Answer these questions from the page excerpt below about forming an LLC while on an IRS payment plan.
(a) How much did the poster have to pay back after filing taxes last year?
(b) Who told the poster to start the LLC now and not file until next year?
(c) Which TIGTA report number does one commenter cite?
=== Page excerpt ===
I’m a self-employed cosmetologist I filed taxes last year and had to pay back $2500 I’m on a payment plan right now and they told me once I file again it will void the payment plan. So, would starting my own LLC be a good idea right now?

Also I spoke to a few business owners that told me to just start the LLC now and I won’t have to file until next year is that true?

  • 1
    The LLC and your tax obligations have nothing to do with each other. If you want an LLC just get/make one, its as inconsequential as buying new shoes. The question might as well be "Would it be a good idea to buy new shows while you owe the IRS?" do you think the LLC would help you with something in particular? What is that thing and then maybe we can chime in on that? Because it has nothing to do with anything you owe.
    – CQM
    Mar 20 '19 at 20:03
  • "once I file again it will void the payment plan" <- I am very concerned about this part, as this is not something I can find any reference to the IRS ever doing. Payment plans are time-delimited, and they are not voided when you file taxes next. Please clarify why you think filing taxes would void the plan. For reference, official payment plans offered by the IRS: irs.gov/payments/payment-plans-installment-agreements
    – BrianH
    Mar 21 '19 at 1:19
  • I Called The IRS To Check If My Payments Were Going Through And The Person I Was talking To Said Yes And To Try And Pay It Off Before I File Again Because the payment plan will be voided
    – DRenaud
    Mar 21 '19 at 3:12
  • @BrianH+ this seems not just wrong but backward; one condition of eligibilty for an IA is that you are and remain in compliance except for the module(s) in the IA -- i.e. if you don't file a required return they can default the IA, although TIGTA 2006-30-011 indicates they do so 'systemically' (automatically) only if you fail to pay new taxes. Mar 22 '19 at 17:41
  • @DRenaud Where did you get the contact information from? Did you go directly to IRS.gov and get a phone number from that specific site? The statements you are reporting from them are so far from anything I've ever heard of that I'm very concerned you are not speaking to the real IRS, but a scammer.
=== Information provided ===
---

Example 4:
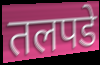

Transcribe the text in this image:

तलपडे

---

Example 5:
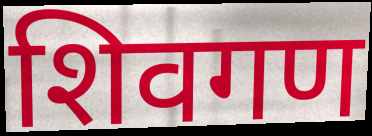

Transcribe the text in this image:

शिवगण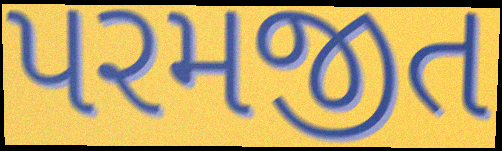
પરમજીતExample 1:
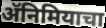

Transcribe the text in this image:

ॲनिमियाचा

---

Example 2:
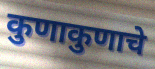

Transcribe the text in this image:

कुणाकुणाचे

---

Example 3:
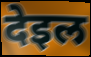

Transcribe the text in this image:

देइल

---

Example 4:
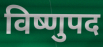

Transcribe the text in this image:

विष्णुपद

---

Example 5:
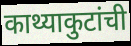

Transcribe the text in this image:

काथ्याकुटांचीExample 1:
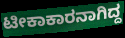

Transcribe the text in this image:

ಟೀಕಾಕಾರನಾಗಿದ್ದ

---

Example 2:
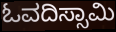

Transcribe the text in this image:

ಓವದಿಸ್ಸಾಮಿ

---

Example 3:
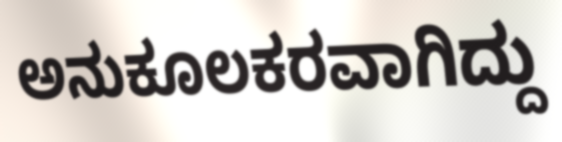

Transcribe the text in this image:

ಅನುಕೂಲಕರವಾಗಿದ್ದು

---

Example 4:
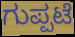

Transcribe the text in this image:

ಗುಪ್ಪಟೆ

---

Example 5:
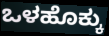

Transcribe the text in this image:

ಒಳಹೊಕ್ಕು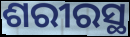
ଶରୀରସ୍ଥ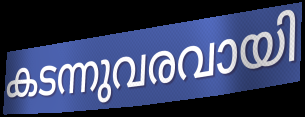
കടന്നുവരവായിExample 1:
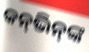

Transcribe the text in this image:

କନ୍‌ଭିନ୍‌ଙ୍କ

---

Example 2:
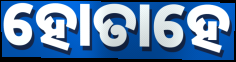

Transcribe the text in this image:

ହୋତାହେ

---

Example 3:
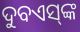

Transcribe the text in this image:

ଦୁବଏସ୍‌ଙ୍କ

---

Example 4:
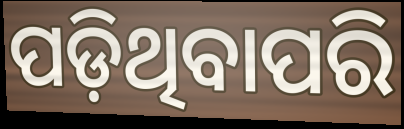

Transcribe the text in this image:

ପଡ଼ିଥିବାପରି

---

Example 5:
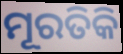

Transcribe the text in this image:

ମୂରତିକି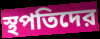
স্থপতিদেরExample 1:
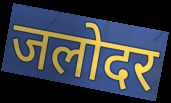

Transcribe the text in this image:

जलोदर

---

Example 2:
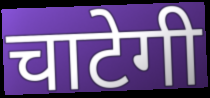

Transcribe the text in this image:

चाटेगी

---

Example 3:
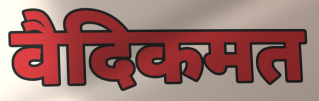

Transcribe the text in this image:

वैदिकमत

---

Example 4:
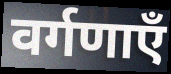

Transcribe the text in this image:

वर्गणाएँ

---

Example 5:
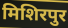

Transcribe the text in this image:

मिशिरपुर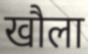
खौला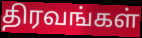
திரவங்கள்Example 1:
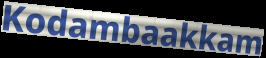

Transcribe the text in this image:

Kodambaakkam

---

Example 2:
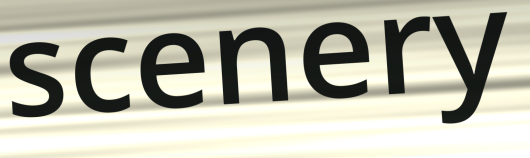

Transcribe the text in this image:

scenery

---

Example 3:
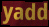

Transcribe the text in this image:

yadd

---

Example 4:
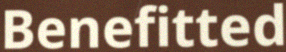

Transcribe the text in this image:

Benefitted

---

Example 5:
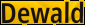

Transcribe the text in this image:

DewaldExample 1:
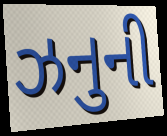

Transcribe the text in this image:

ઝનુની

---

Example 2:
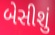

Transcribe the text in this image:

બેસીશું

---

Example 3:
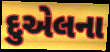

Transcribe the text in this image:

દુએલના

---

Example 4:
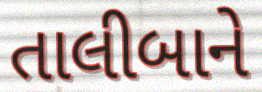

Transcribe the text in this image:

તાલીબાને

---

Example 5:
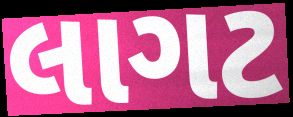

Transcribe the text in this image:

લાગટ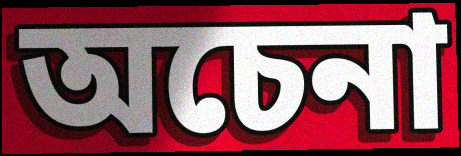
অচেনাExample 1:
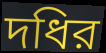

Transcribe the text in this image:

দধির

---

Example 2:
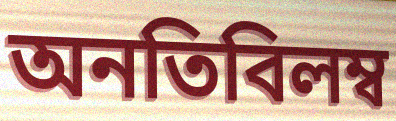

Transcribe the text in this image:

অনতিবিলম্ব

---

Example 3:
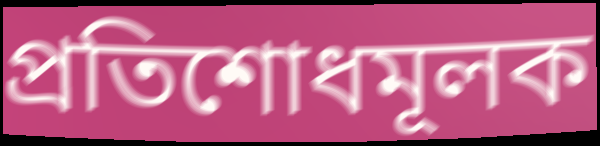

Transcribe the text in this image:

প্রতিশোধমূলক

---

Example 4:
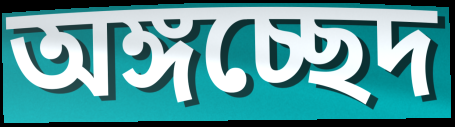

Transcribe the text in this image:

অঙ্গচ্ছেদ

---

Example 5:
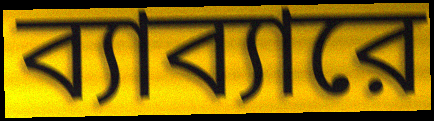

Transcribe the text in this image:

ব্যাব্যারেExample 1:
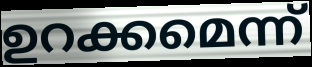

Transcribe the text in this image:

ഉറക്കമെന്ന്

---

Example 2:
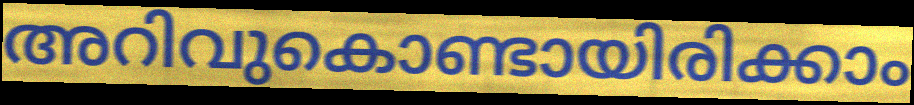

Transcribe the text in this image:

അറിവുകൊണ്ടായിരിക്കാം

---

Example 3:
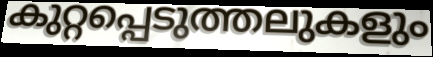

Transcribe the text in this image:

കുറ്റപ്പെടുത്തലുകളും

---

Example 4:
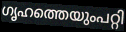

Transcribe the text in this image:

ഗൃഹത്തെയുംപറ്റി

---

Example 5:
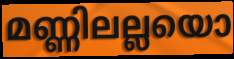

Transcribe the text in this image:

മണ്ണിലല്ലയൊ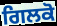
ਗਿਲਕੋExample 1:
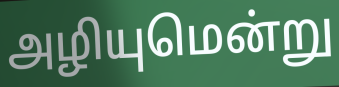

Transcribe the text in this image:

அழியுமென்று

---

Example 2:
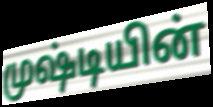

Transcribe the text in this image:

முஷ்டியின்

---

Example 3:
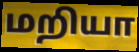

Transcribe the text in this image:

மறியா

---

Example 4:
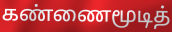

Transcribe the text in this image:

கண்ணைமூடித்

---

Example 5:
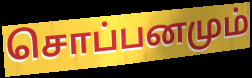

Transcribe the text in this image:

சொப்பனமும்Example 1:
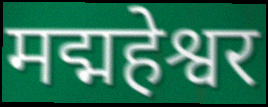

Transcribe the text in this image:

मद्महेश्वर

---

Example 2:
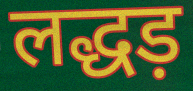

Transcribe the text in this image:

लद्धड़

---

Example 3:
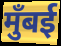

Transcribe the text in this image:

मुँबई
===
• Exercise response
(a) $2500
(b) A few business owners
(c) TIGTA 2006-30-011